FILE: Nigerian pastor TB Joshua speaks during a New Year’s memorial service for the South African relatives of those killed in a building collapse at his Synagogue Church of All Nations on 31 December 2014. Picture: AFP.

JOHANNESBURG - The Synagogue Church of All Nations says pastor TB Joshua, as the chief mourner, will be praying for the families who lost their loved ones when his guesthouse collapsed in Nigeria, exactly a year ago.

Today marks exactly one year since 116 people died, most of them South Africans, when the Synagogue Church of All Nations Guesthouse caved in.

The church remains adamant it played no role in the deaths of more than a hundred people, most of them South Africans, when the building, belonging to pastor TB Joshua caved in.

Scores of survivors, families and church goers are expected to gather in Midrand for a remembrance ceremony, and a prayer service.

Church spokesperson Kirsten Nematandani says leaders are still hoping the truth will come out about who sent a plane and gave permission for it to fly close to the guesthouse just minutes before it collapsed on this day a year ago.

"The truth will come out one day, that's what the man of God has said. Government will go deep into the matter because surely there're answers that are left hanging. Time shall tell."

He says pastor TB Joshua still wants to visit South Africa, but for security reasons he won't be able to attend this weekend's special remembrance service.

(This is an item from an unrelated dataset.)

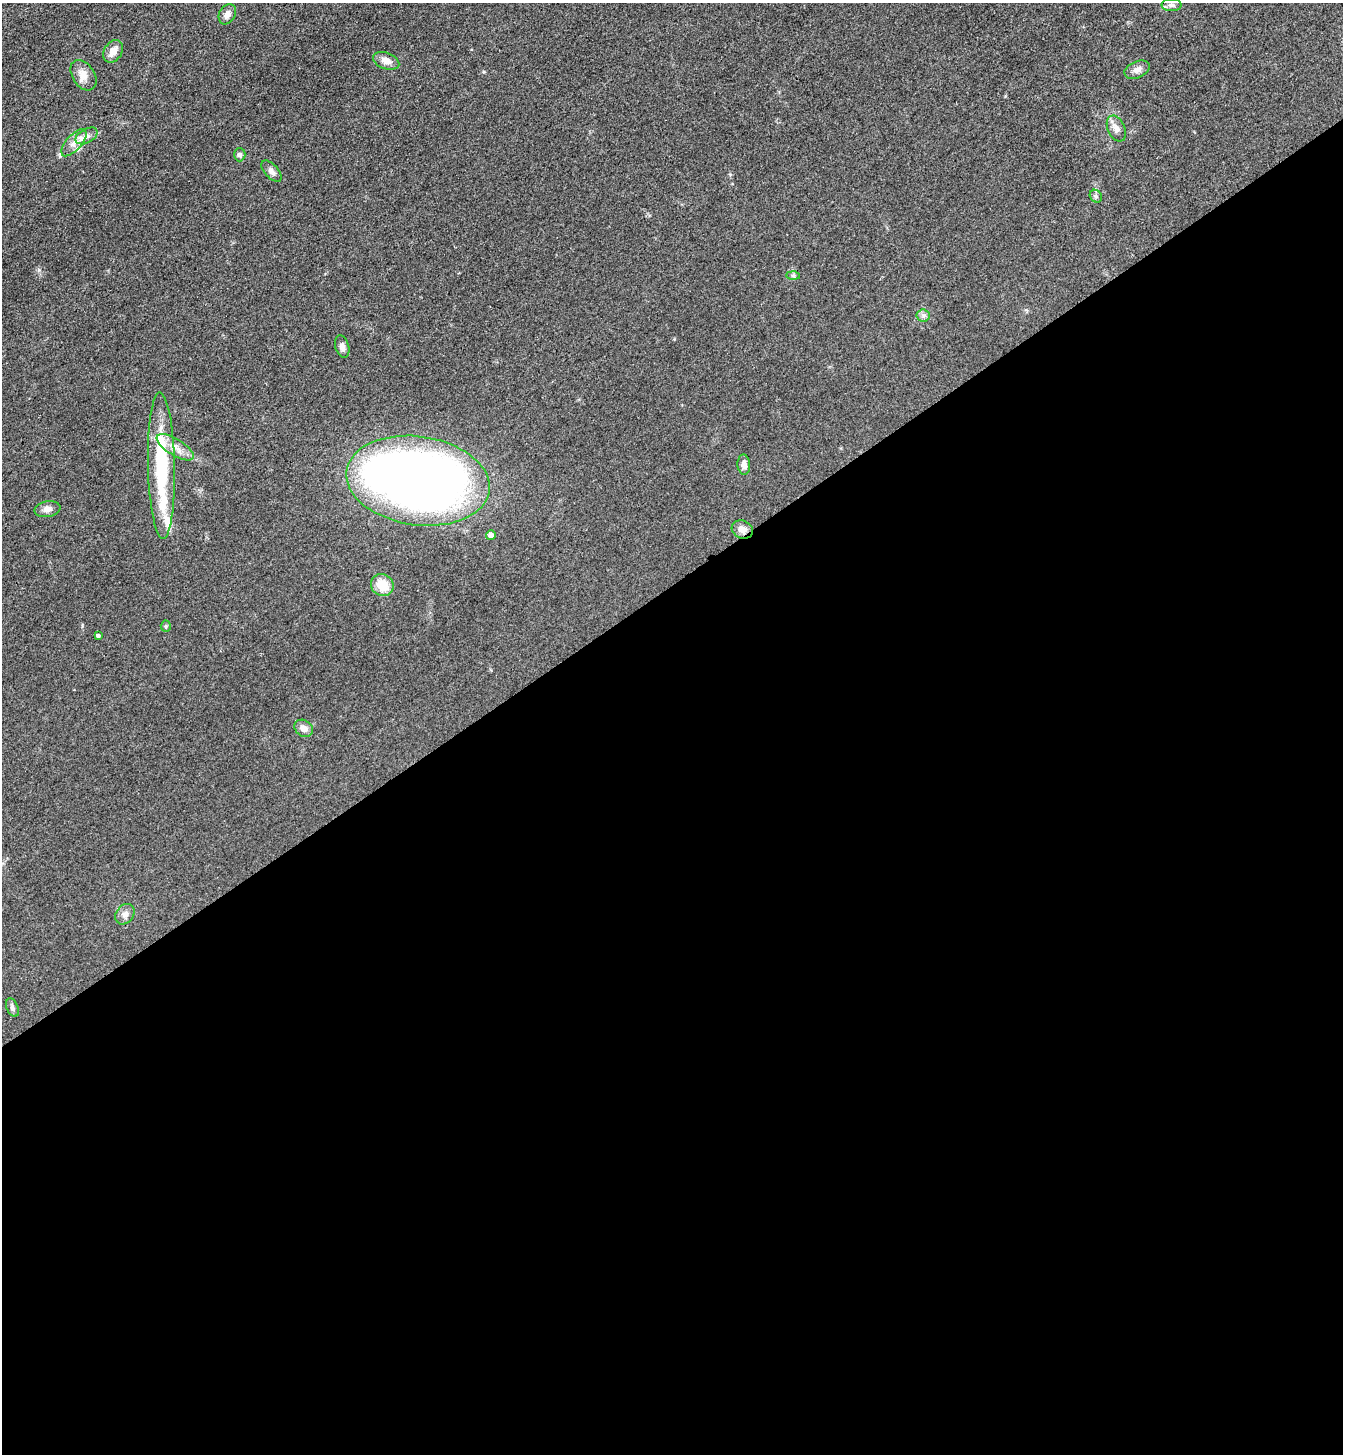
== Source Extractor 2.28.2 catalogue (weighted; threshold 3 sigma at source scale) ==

"He would pray and get answers and that will be the time that he'll come here. If word goes out that he's coming, we can have stampede."

Joshua says out of respect for the families of those who died he has been staying out of the public eye, mourning and praying.

Meanwhile, Lindiwe Ndwandwe survived by drinking her own urine while trapped under a pile of rubble for five.

She will be attending today's ceremony to remember her friends who died exactly a year ago today.

Ndwandwe says those who survived have now formed a support group and still find it difficult to come to terms with the trauma.

"We've been contacting them, visiting each other, now even made a group of WhatsApp as survivors to keep on checking each and every morning, how are you, are you coping. Have you overcome those stresses?

Survivors have called on the church to preserve the site where the building collapsed, so they can revisit the area with families in the future.

The church still believes a plane which flew close to the building prior to the collapse, caused the tragedy.

She says one year later she still has nightmares.

"When I am in a building I feel the shakes, I hear the sound, and it just comes back automatically."

Ndwandwe says she still supports Pastor TB Joshua, who insists the building collapse at his premises was caused by a passing plane.

She says his critics are being unfair.

Ndwandwe says she wants to take her daughter back to the site of the collapsed guesthouse next year.

"I would love for the synagogue church to keep the place as it is, so that when we go, we can see the place where it happened."